Yesterday’s news that the state will now attempt to eliminate the Wedge Pack, broken by Northwest Sportsman, set off the proverbial firestorm on our blog. Visitors from as far away as the East Coast and Europe responded to our just-the-facts story with passion.
Like the fires in Central Washington, the angst flared late in the day when the Washington Department of Fish & Wildlife put out a press release picked up by AP and other news sources, and a joint statement with livestock and wolf interests.
The latter is a unique document in that wolf advocates recognize that wolves have to die, and ranchers recognize that they have to do better at raising cattle in wolf country.
What’s happened so far in the Wedge may look like a failure to some powerful politicians, but it’s also a learning experience, for all parties.
Wolf recolonization has to work for everybody, and in the case of the Wedge, things need to be “reset” for Take 2. Let’s hope things don’t get to this point the next go-around.
Statement on Wedge Pack wolf management actions
September 21, 2012
Washington Cattlemen’s Association
Washington Department of Fish and Wildlife
The most important goals of the state’s Wolf Conservation and Management Plan are to promote the recovery of a self-sustaining wolf population and to minimize wolf-livestock conflict. The Wedge Pack of wolves in Northeast Washington, which has engaged in an escalating pattern of attacks on livestock since July, is putting that plan – and those goals — to the test.
There have been 15 documented attacks on cattle this summer, and it is likely that many more attacks have occurred, given the extent and remoteness of the grazing lands in the region. The pack’s pattern of attacks has been continuous, and has escalated in recent weeks. There is a very high likelihood that this pack has switched from the normal pattern of preying on deer, elk, and moose to focus on cattle.
Wolf managers have long recognized that the only way healthy populations of wolves will be sustained is if the problems they cause locally are addressed quickly and effectively.
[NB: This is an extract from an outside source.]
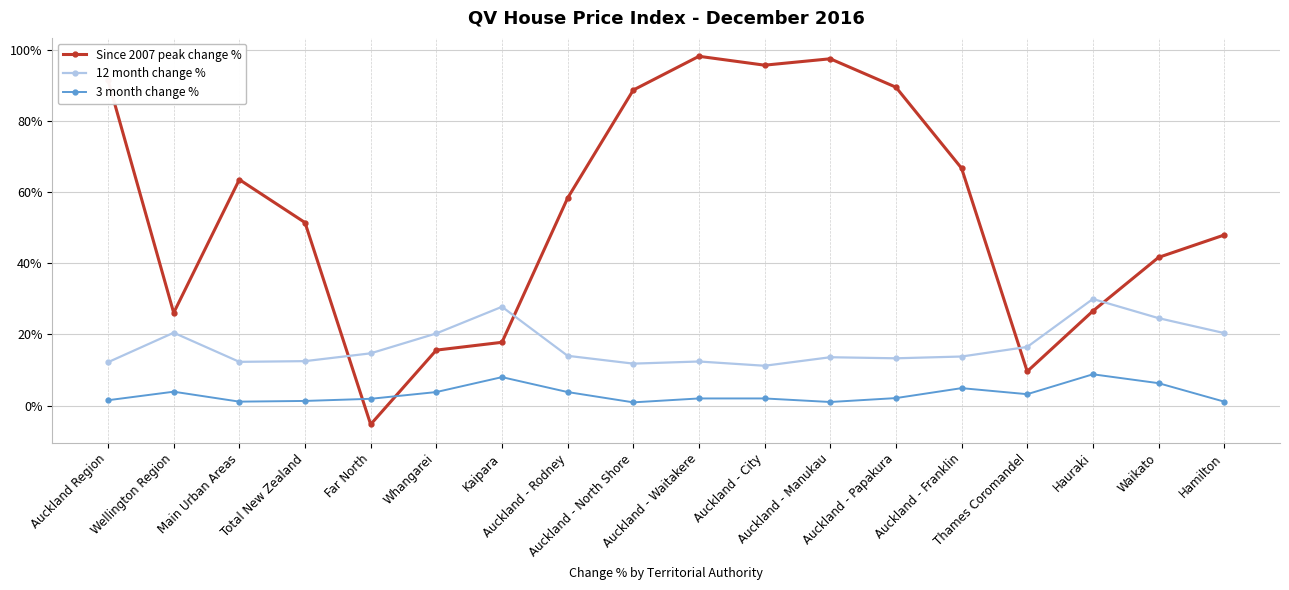

The value of 12 month change % at Hamilton is 0.2. True or false?

True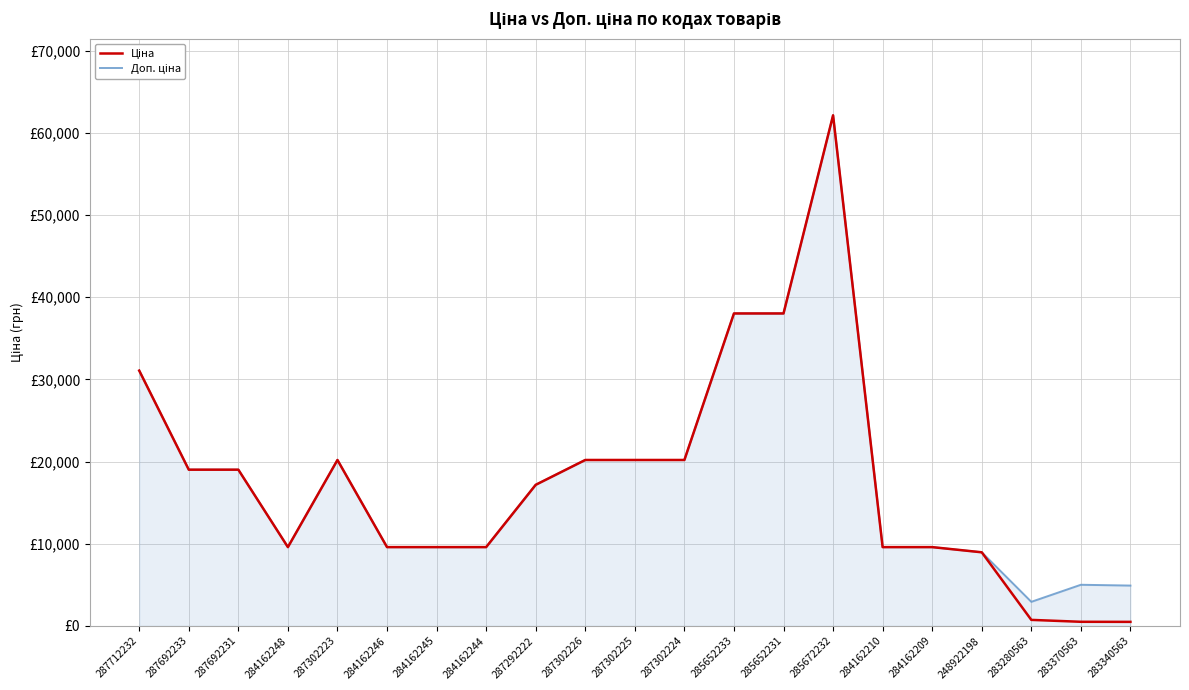

Rank the series by their average value, from lowest to highest.

Ціна, Доп. ціна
In situations like the one involving the Wedge Pack, experts from across the West agree: Eliminating the pack will help to reset the stage for wolves that are not habituated to livestock to establish themselves in that area.
While this scenario and measures to address it were anticipated in the Wolf Conservation and Management Plan, putting those measures into practice has proven trying for everyone involved. Wolf management is relatively new in Washington, and we have all worked hard to avoid the current situation with the Wedge Pack.
Northeast Washington supports habitat for several predator species, including wolves, bears, and cougars, because prey is abundant. This is also a region where ranchers and their families have made a living for generations and built communities based on raising cattle. It is clear that coexistence between cattle and wolves will require adapting the management of both wolves and livestock.
The state’s wolf plan is less than 1 year old. On one hand, we can celebrate the fact that wolves are quickly re-colonizing the state. On the other, we know that promoting wolf recovery while ensuring ranchers do not bear an undue burden will be critical to the long-term recovery of a sustainable wolf population.
Our organizations recognize the need for patience and cooperation if wolf recovery in Washington is to succeed. Washington’s wolf story should be about the recovery of wolves
Now, let’s get some results — on all fronts.